By the time the twins, Jeff Orison and John Richard, were born, their expenses had skyrocketed. Both of them were overjoyed at the birth of the boys. Ty drove through the streets of Hollywood, honking the horn of his car and yelling at the top of his voice, “They’re boys. Twin Boys!” But with their arrival came new bills, new responsibilities.

There were the mortgage payments on their home at Denny Avenue, in North Hollywood, for instance; and then, too, there were doctor bills, hospital bills, nurses’ bills, and all the other expenses that any parents have when a new child comes into the world—but in this case it was two new children.

By this time, Ty and Andra were both under contract to Warner Brothers. But with agents’ fees, taxes, payments on the house, the liquidation of old debts, and all their running expenses, they seemed to get deeper and deeper into a financial hole.



Their other major problem seemed to be the question of two careers. Ty had said publicly that the problem of two careers in one family “doesn’t bother us in the slightest. I’m proud of Andra’s talent and looks.” But deep down inside he must have felt that Andra’s place was staying home with the twins and his place was making money for the family. After his own mom and dad had split up, he’d seen how hard his mother had had to work to support the family. And back then he’d resolved that no wife of his would ever have to work. The irony of the whole thing, of course, and the trap from which he couldn’t quite extricate himself, was that they needed the money that Andra brought in.

Nevertheless, in his mind he thought of her as a wife and mother, not as an actress. When people on the “Bronco” set would ask him about his wife, he’d always answer, “Mama and the children are fine.”



It didn’t work out

The day after the news of the divorce startled Ty Hardin, Hollywood and fans everywhere, we talked to Andra Martin on Stage 16 at Warners. She was bent forward in a canvas-back chair, shadows of strain and tension in her blue eyes. As we approached, she managed a faint smile—but only with the corners of her mouth, not her eyes.

“It just didn’t work out,” she said, speaking more to herself than to anyone else. “I think it’s better to divorce now than to keep being unhappy.”

But what had happened to the marriage, the marriage that their friends had called “perfect”?

“Nothing really,” she answered, looking down at the floor. “I guess it was just a case of two people finding out that they no longer are happy together. I gave it careful thought, of course, before I filed, and it was the only alternative.”



Is there someone else you love?

“Two boys,” she said. “My two sons.

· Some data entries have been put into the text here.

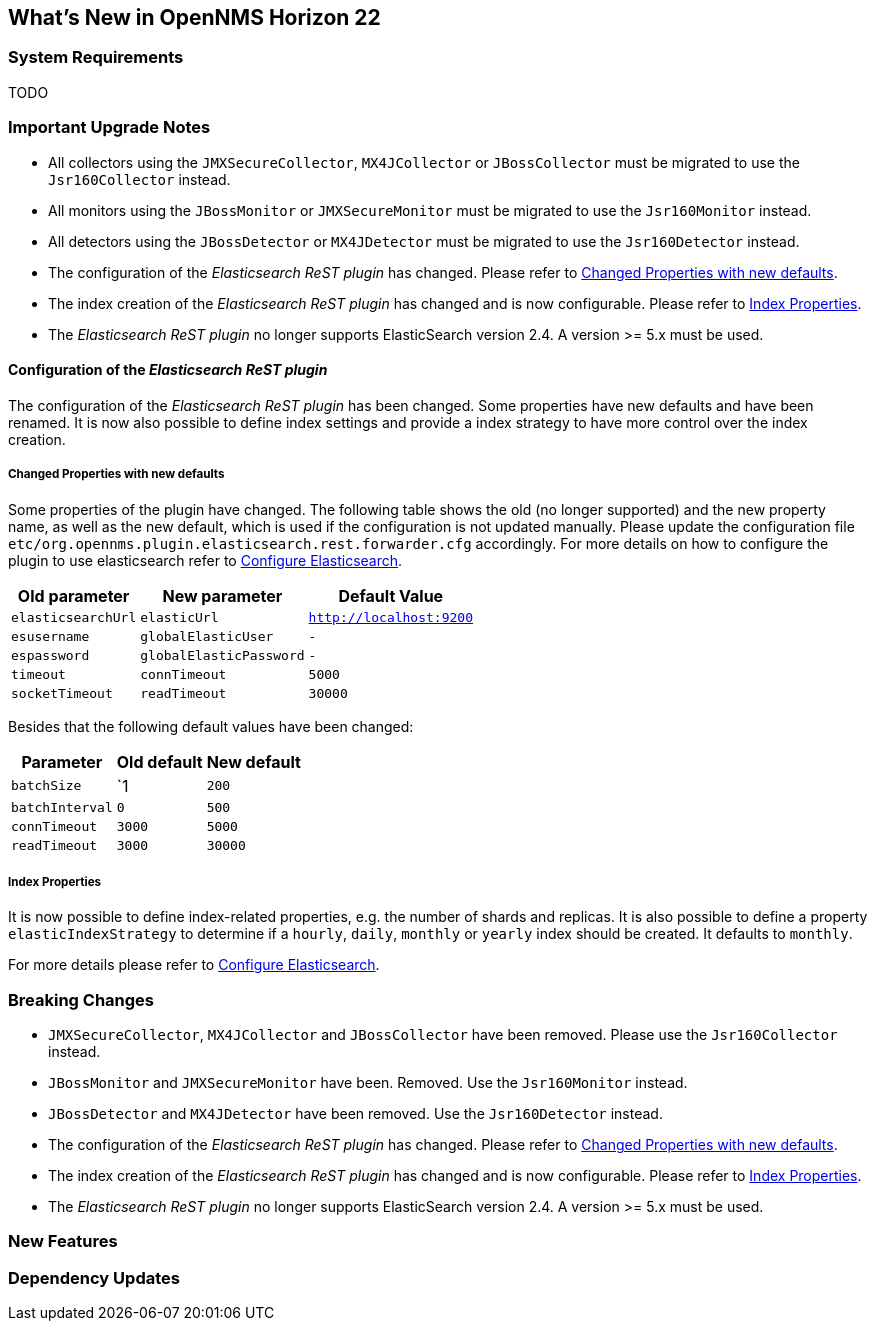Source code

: [[releasenotes-22]]
== What's New in OpenNMS Horizon 22

=== System Requirements

TODO

=== Important Upgrade Notes

* All collectors using the `JMXSecureCollector`, `MX4JCollector` or `JBossCollector` must be migrated to use the `Jsr160Collector` instead.
* All monitors using the `JBossMonitor` or `JMXSecureMonitor` must be migrated to use the `Jsr160Monitor` instead.
* All detectors using the `JBossDetector` or `MX4JDetector` must be migrated to use the `Jsr160Detector` instead.
* The configuration of the _Elasticsearch ReST plugin_ has changed. Please refer to <<releasenotes-22-opennms-es-rest-properties>>.
* The index creation of the _Elasticsearch ReST plugin_ has changed and is now configurable. Please refer to <<releasenotes-22-opennms-es-rest-index-properties>>.
* The _Elasticsearch ReST plugin_ no longer supports ElasticSearch version 2.4. A version >= 5.x must be used.

[[releasenotes-22-opennms-es-rest]]
==== Configuration of the _Elasticsearch ReST plugin_

The configuration of the _Elasticsearch ReST plugin_ has been changed.
Some properties have new defaults and have been renamed.
It is now also possible to define index settings and provide a index strategy to have more control over the index creation.

[[releasenotes-22-opennms-es-rest-properties]]
===== Changed Properties with new defaults

Some properties of the plugin have changed.
The following table shows the old (no longer supported) and the new property name, as well as the new default, which is used if the configuration is not updated manually.
Please update the configuration file `etc/org.opennms.plugin.elasticsearch.rest.forwarder.cfg` accordingly.
For more details on how to configure the plugin to use elasticsearch refer to link:../guide-admin/index.html#ga-elasticsearch-integration-configuration[Configure Elasticsearch].

[options="header, autowidth"]
|===
| Old parameter | New parameter | Default Value

| `elasticsearchUrl`
| `elasticUrl`
| `http://localhost:9200`

| `esusername`
| `globalElasticUser`
| `-`

| `espassword`
| `globalElasticPassword`
| `-`

| `timeout`
| `connTimeout`
| `5000`

| `socketTimeout`
| `readTimeout`
| `30000`

|===

Besides that the following default values have been changed:

[options="header, autowidth"]
|===
| Parameter | Old default | New default

| `batchSize`
| `1
| `200`

| `batchInterval`
| `0`
| `500`

|`connTimeout`
| `3000`
| `5000`

| `readTimeout`
| `3000`
| `30000`

|===

[[releasenotes-22-opennms-es-rest-index-properties]]
===== Index Properties

It is now possible to define index-related properties, e.g. the number of shards and replicas.
It is also possible to define a property  `elasticIndexStrategy` to determine if a `hourly`, `daily`, `monthly` or `yearly` index should be created.
It defaults to `monthly`.

For more details please refer to link:../guide-admin/index.html#ga-elasticsearch-integration-configuration[Configure Elasticsearch].

=== Breaking Changes

* `JMXSecureCollector`, `MX4JCollector` and `JBossCollector` have been removed. Please use the `Jsr160Collector` instead.
* `JBossMonitor` and `JMXSecureMonitor` have been. Removed. Use the `Jsr160Monitor` instead.
* `JBossDetector` and `MX4JDetector` have been removed. Use the `Jsr160Detector` instead.
* The configuration of the _Elasticsearch ReST plugin_ has changed. Please refer to <<releasenotes-22-opennms-es-rest-properties>>.
* The index creation of the _Elasticsearch ReST plugin_ has changed and is now configurable. Please refer to <<releasenotes-22-opennms-es-rest-index-properties>>.
* The _Elasticsearch ReST plugin_ no longer supports ElasticSearch version 2.4. A version >= 5.x must be used.

=== New Features


=== Dependency Updates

But if you mean another man, no.”

Did Ty fall in love with someone else?

“I don’t think so,” she said, shaking her head. “You’ll have to ask Ty.”

We started to ask more questions, but she’d bent forward again and was staring at the floor as if we weren’t there. So we left her alone with her thoughts . . . and her memories.

We tried to call Ty, but he refused all calls. He was waiting for just one call, a call from Andra Martin, telling him that she wants to try again.



The end?

That’s all there is to the story—and yet we are reluctant to type “The End.” We hope and pray that Andra and Ty read this story, their story, and that now, when it’s almost over, they go back to the beginning, for a moment, and look at the picture they see there. A picture of two people in love. A picture of a father and a mother who have the most precious gift in the world, two lovely children they both adore.

It is our hope that in looking at that photograph and in reading this story, they may find, again, that which is stronger than petty differences and major disagreements—love.

THE END

TY HARDIN CAN BE SEEN EVERY OTHER TUES. ON ABC-TV IN “BRONCO” 7:30-8:30 P.M., EDT.